**WHAT THIS TASK INVOLVES**
From the listing that follows, extract every line and set it down unaltered.

**SUPPLIED ENTRIES**
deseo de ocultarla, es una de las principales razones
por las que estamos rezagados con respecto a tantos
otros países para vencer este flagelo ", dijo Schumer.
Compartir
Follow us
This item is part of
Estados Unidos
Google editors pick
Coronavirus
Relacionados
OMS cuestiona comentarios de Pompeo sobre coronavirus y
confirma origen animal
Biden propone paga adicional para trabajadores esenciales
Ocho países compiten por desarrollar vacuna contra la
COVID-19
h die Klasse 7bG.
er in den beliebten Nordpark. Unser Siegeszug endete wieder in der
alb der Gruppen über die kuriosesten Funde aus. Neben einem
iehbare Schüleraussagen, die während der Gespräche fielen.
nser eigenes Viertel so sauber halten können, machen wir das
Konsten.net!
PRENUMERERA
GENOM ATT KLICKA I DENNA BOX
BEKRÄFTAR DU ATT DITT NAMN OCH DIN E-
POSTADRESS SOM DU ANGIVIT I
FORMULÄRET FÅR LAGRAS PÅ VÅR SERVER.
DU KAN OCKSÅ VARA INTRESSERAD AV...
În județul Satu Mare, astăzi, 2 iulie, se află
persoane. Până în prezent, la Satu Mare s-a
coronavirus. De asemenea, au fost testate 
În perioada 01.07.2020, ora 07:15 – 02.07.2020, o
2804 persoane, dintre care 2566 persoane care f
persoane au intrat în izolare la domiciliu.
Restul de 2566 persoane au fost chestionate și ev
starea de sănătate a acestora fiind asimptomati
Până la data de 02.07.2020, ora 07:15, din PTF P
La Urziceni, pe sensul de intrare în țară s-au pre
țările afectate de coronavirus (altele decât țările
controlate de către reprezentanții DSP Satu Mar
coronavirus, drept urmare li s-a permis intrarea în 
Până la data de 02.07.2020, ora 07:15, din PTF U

**SOLUTION BELOW**
deseo de ocultarla, es una de las principales razones
por las que estamos rezagados con respecto a tantos
otros países para vencer este flagelo ", dijo Schumer.
Compartir
Follow us
This item is part of
Estados Unidos
Google editors pick
Coronavirus
Relacionados
OMS cuestiona comentarios de Pompeo sobre coronavirus y
confirma origen animal
Biden propone paga adicional para trabajadores esenciales
Ocho países compiten por desarrollar vacuna contra la
COVID-19
h die Klasse 7bG.
er in den beliebten Nordpark. Unser Siegeszug endete wieder in der
alb der Gruppen über die kuriosesten Funde aus. Neben einem
iehbare Schüleraussagen, die während der Gespräche fielen.
nser eigenes Viertel so sauber halten können, machen wir das
Konsten.net!
PRENUMERERA
GENOM ATT KLICKA I DENNA BOX
BEKRÄFTAR DU ATT DITT NAMN OCH DIN E-
POSTADRESS SOM DU ANGIVIT I
FORMULÄRET FÅR LAGRAS PÅ VÅR SERVER.
DU KAN OCKSÅ VARA INTRESSERAD AV...
În județul Satu Mare, astăzi, 2 iulie, se află
persoane. Până în prezent, la Satu Mare s-a
coronavirus. De asemenea, au fost testate 
În perioada 01.07.2020, ora 07:15 – 02.07.2020, o
2804 persoane, dintre care 2566 persoane care f
persoane au intrat în izolare la domiciliu.
Restul de 2566 persoane au fost chestionate și ev
starea de sănătate a acestora fiind asimptomati
Până la data de 02.07.2020, ora 07:15, din PTF P
La Urziceni, pe sensul de intrare în țară s-au pre
țările afectate de coronavirus (altele decât țările
controlate de către reprezentanții DSP Satu Mar
coronavirus, drept urmare li s-a permis intrarea în 
Până la data de 02.07.2020, ora 07:15, din PTF U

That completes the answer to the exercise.